Here’s my excuse for an end-of-year greeting to friends and family; hopefully some cool photos will substitute for the usual text blathering.

Dressing Up

San Francisco is not getting a lot of love these days, but it’s still a beautiful vibrant city with no shortage of cool and fun stuff to do. You can fill your time (as one does) with Regency balls, Gatsby picnics, architectural neon tours, baseball games, film screenings, pub crawls, hat decoration workshops, lightsaber practice — all requiring the appropriate wardrobe.

After too many years of recovery from my days of competition costuming, and discovering that many of my old creations no longer fit, I decided it was time to make some new fun outfits. I have to give a ton of credit (and many thanks!) to my friend Agnes for aiding and abetting this process. Several new ensembles were created with her help during a month-long stay in Seattle in May–June. Later in the summer, I attended Costume College in LA — my first return to CoCo since the very first event, back in 1992 — and had fun recreating an Agent Peggy Carter outfit for the WW2 USO-themed Friday Night Showcase. I debuted my new Deco-era lounge pajamas at Mythcon 50 in San Diego as one of a pair of star-crossed alien lovers in the Not-Ready-for-Mythcon Players production (you had to be there). But in truth, all this sewing frenzy really was leading up to my Vintage Nile tour of Egypt in December (more about that later). Here is a selection of my year in costume (yes, repping your local sports team does count):

  • Not Ready

  • At the ballpark

  • Women of the Galaxy

  • Cap & Peggys

  • Temple of Isis (Philae)

  • Lightsabers for Leia

  • Sanditon @ the Castro

  • Luxor at night

Cultivating Retirement

Retirement is the best! So much to do and no pesky job to interfere. I kept busy with a variety of projects and activities, from handling the quarterly JASNA NorCal (Jane Austen Society regional) newsletter to serving as a poll worker for local elections to posing my Action Chicks in various picturesque locations around town. I helped my brother Kevin set up a web site for his new graphic novel PULP, and you should definitely buy a copy. Boredom? Nonsense! We have wine tasting in Sonoma, baseball games in SF and San Jose, summer theatre productions around the Bay Area, keeping up with new microbreweries, lunching with friends met in exotic (and not-so-exotic) places, my yoga studio and an indie movie theatre just a few blocks away, and (for those rainy days) working on my Goodreads reading goal for the year. (2019 recommendation: the new English translation of Jin Yong’s A Hero Born from Macmillan. As always, YMMV.)

On the Road Again

Captain Marvel and I check out Prince’s motorcycle at MOPOP.

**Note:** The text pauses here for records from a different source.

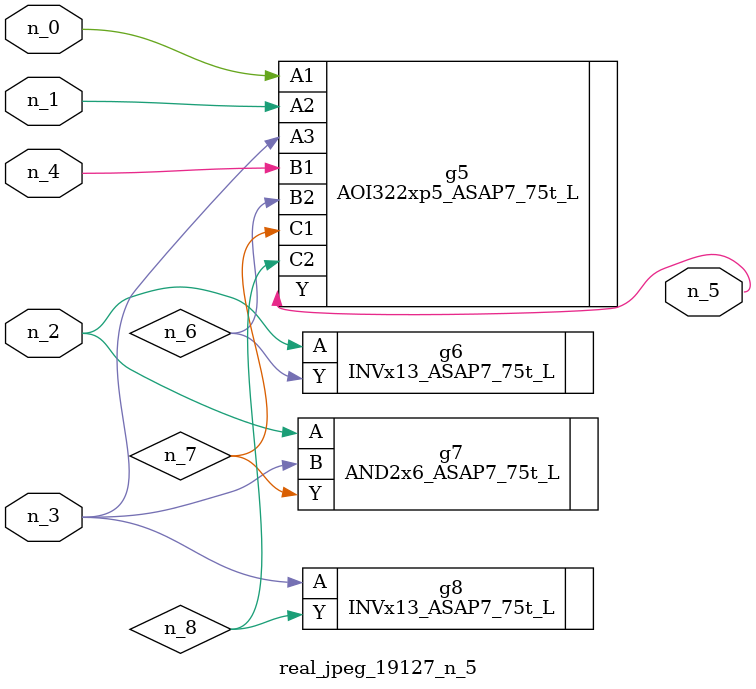
<source format=v>
module real_jpeg_19127_n_5 (n_4, n_0, n_1, n_2, n_3, n_5);

input n_4;
input n_0;
input n_1;
input n_2;
input n_3;

output n_5;

wire n_8;
wire n_6;
wire n_7;

AOI322xp5_ASAP7_75t_L g5 ( 
.A1(n_0),
.A2(n_1),
.A3(n_3),
.B1(n_4),
.B2(n_6),
.C1(n_7),
.C2(n_8),
.Y(n_5)
);

INVx13_ASAP7_75t_L g6 ( 
.A(n_2),
.Y(n_6)
);

AND2x6_ASAP7_75t_L g7 ( 
.A(n_2),
.B(n_3),
.Y(n_7)
);

INVx13_ASAP7_75t_L g8 ( 
.A(n_3),
.Y(n_8)
);


endmodule
</source>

My travel in 2019 began with a short January visit to Seattle to attend the Rick Steves Reunion Weekend, where I met up with friends from my 2018 trip to Ireland as well as old travel buddies from the 2014 Turkey tour. (Our Turkey group is famous in RickSteves-ian lore as having had an almost perfect attendance at our first reunion, as well our ongoing efforts to stay in touch — including cross-country visits and more foreign travel together — since our initial trip.) I returned to the “Emerald City” for a longer stay in May/June, when my friends Lorri and Pete offered me the use of their downtown high rise condo in exchange for hanging out with their very friendly cat. Seattle weather in late spring is absolutely lovely. I explored the city’s museums, shops and bars, ferried to see cousins on Bainbridge Island, attended Mariners games, and did a bunch of costume-related stuff (see above). Summer took me to LA and San Diego, for Costume College and Mythcon (respectively). But the year’s Main Event was a December trip to Egypt, after almost two years of planning.